If parents did not specify, researchers used “Twinkle, Twinkle, Little Star.” Tempos were coordinated with babies’ vital signs, indicated not only by monitors but also by eye movements and a chest’s rise and fall.

Researchers found that the gato box, the ocean disc and singing all slowed a baby’s heart rate, though singing seemed to be most effective. Singing also increased the time babies stayed quietly alert. Sucking behavior improved most with the gato box. The breathing rate slowed the most and sleeping was the best with the ocean disc.

Babies hearing songs their parents chose had better feeding behavior and gained more calories than those who heard “Twinkle, Twinkle, Little Star.” But the “Twinkle” babies had slightly more oxygen saturation in their blood. The music also lowered parental stress, the study found.

Dr. Loewy, who trains therapists worldwide, said it did not matter whether parents or music therapists sang, or whether babies were in incubators or held. So they would not have to buy the instruments, parents were taught to mimic them.

Dr. Lance A. Parton, associate director of the regional neonatal intensive care unit at Westchester Medical Center’s Maria Fareri Children’s Hospital, which participated in the research, said it would be useful to see if music could help the sickest and most premature babies, who were not in the study.

“There’s definitely a big buzz about music therapy,” Dr. Parton said. “It used to be only academic ivory tower institutions. But with all the high-tech things we can do for babies, there are many low-tech things — and music therapy is part of that.”

While the Pediatrics study involved live music, some programs use recordings. Jayne M. Standley, a professor of medical music therapy at Florida State University, developed thePacifier Activated Lullaby, a pacifier that plays recordings of women singing when infants suck correctly, speeding the babies’ ability to feed independently.
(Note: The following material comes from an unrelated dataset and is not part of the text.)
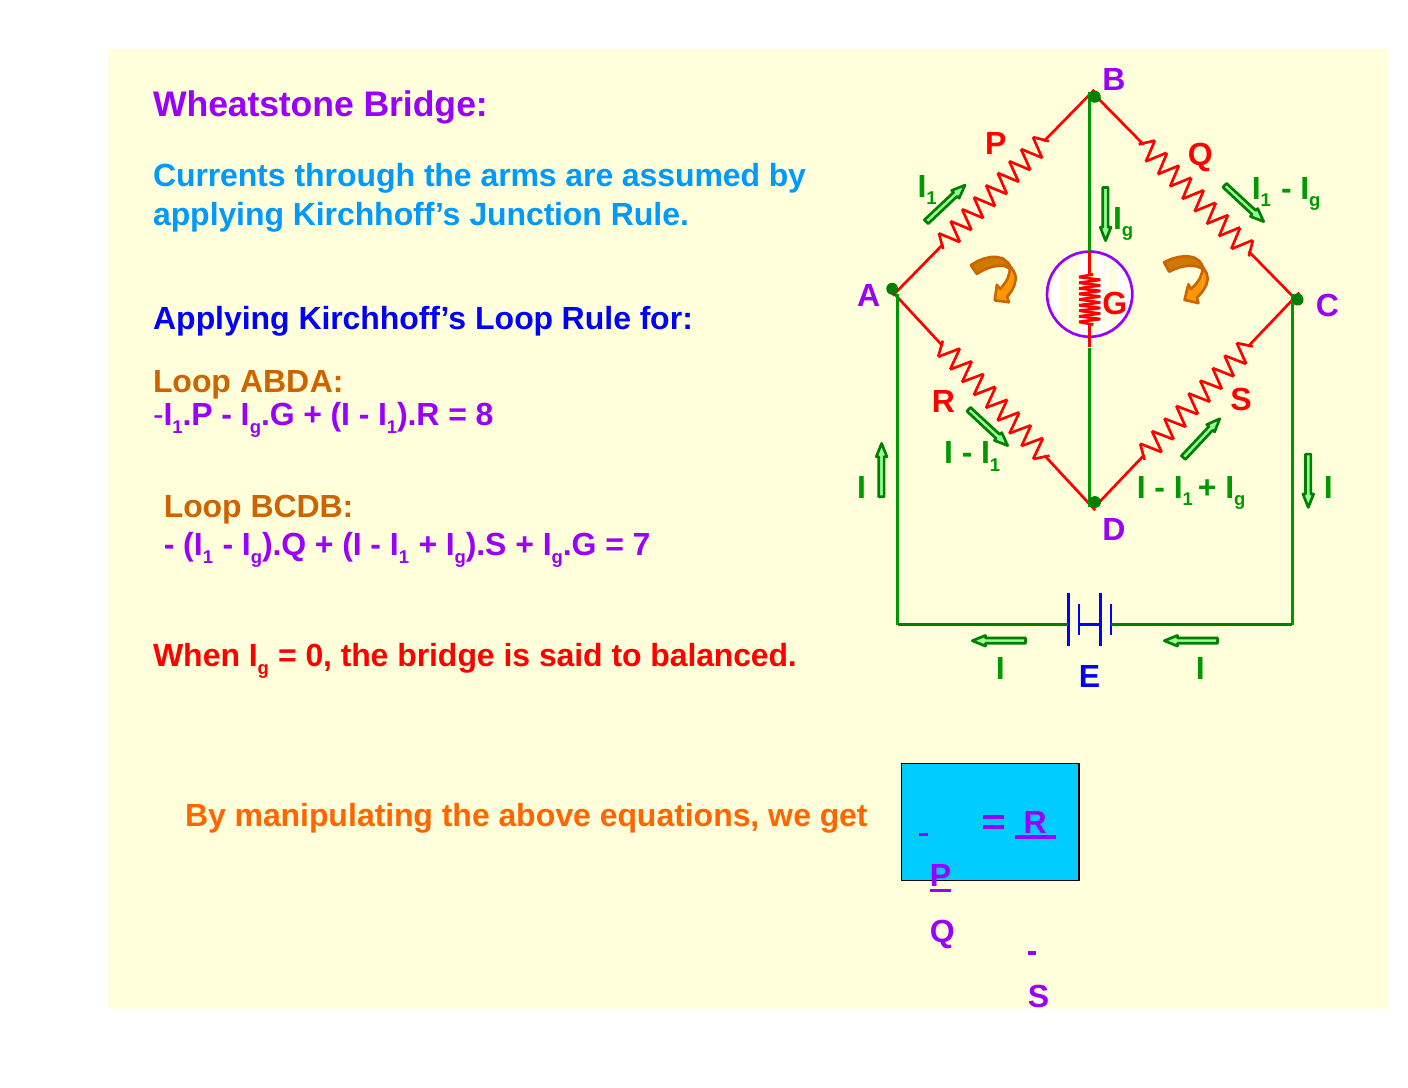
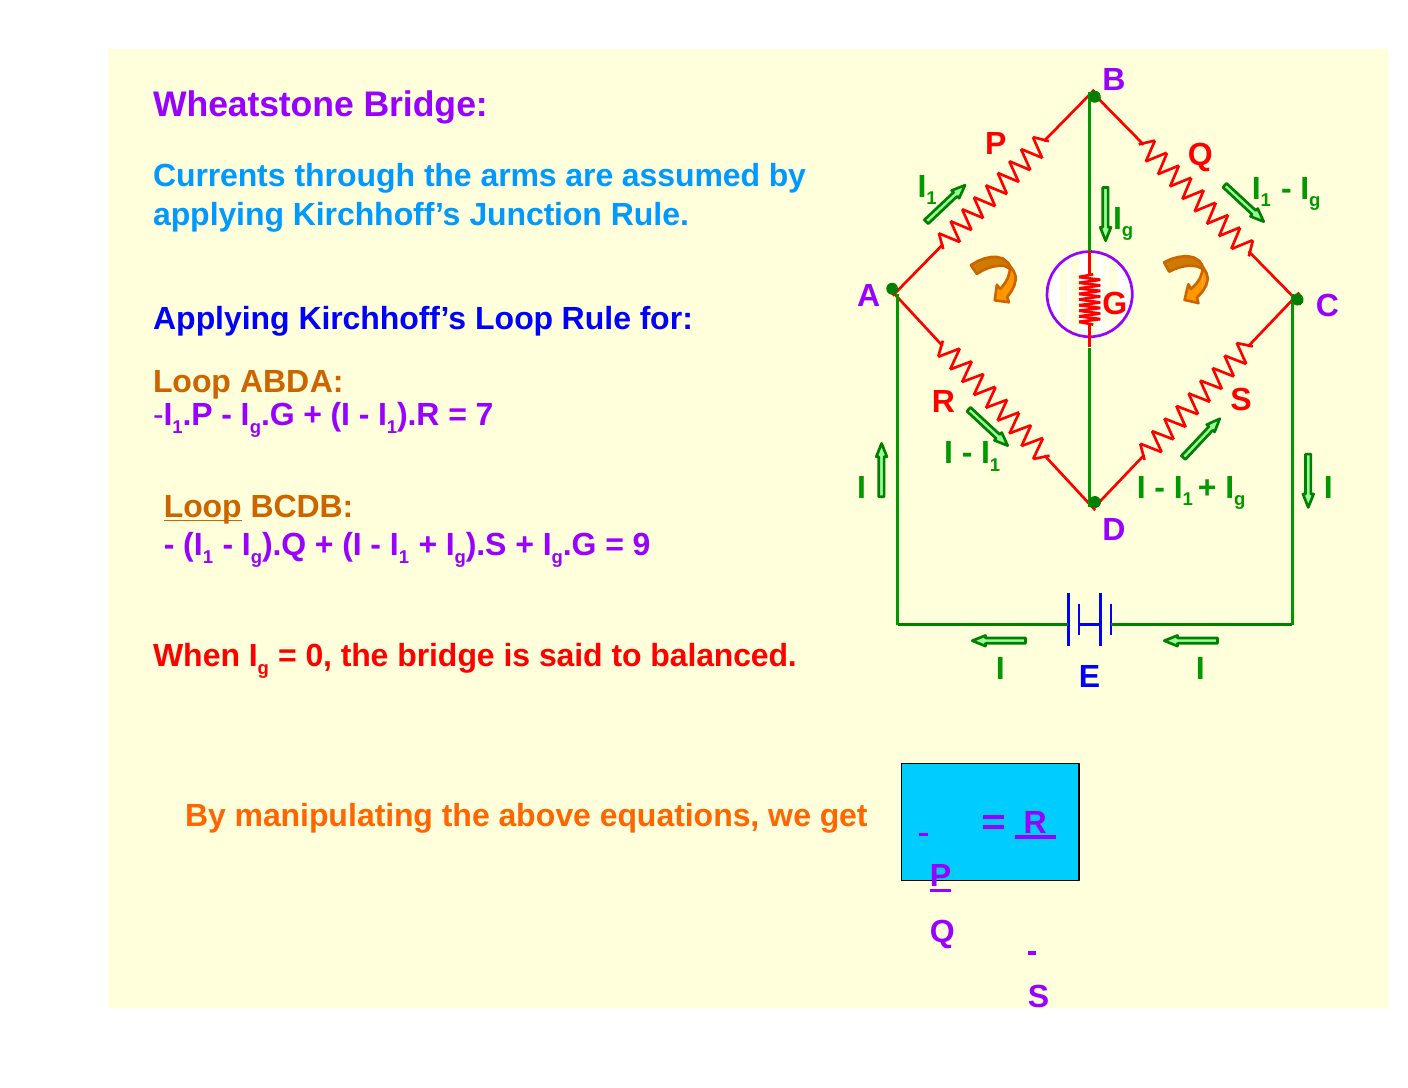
8: 8 -> 7
Loop at (203, 507) underline: none -> present
7: 7 -> 9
“Live music is optimal because it’s in the moment and can adapt to changing conditions,” Dr. Standley said. “If the baby appears to be falling asleep, you can sing quieter. Recorded music can’t do that. But there are so many premature babies and so few trained live producers of music therapy that it’s important to know what recorded music can do.”

At Beth Israel, Ms. Zalkin, who said she had discovered that she was pregnant only a week before giving birth in March, said it can feel overwhelming to suddenly have a baby, let alone one who weighed 2 ½ pounds when born. She joined Beth Israel’s music therapy program after the study ended.

“With the beeping and the scary noises and the people running around, that’s something that I can’t change,” Ms. Zalkin said. She chose “Eight Days a Week,” she said, because “I grew up on the Beatles.” The therapist, Angela Ferraiuolo-Thompson, changed it to a slow waltz, eventually eliminating the actual lyrics but adding “Baby Hudson” and “aah.”

Recently, Ms. Ferraiuolo-Thompson, strumming a guitar, directed Ms. Zalkin to sing slower to soothe Hudson’s hiccups.

“It changes the way he’s breathing and I’m breathing, it changes his behavior,” Ms. Zalkin said. “Music therapy, it’s something you can do.”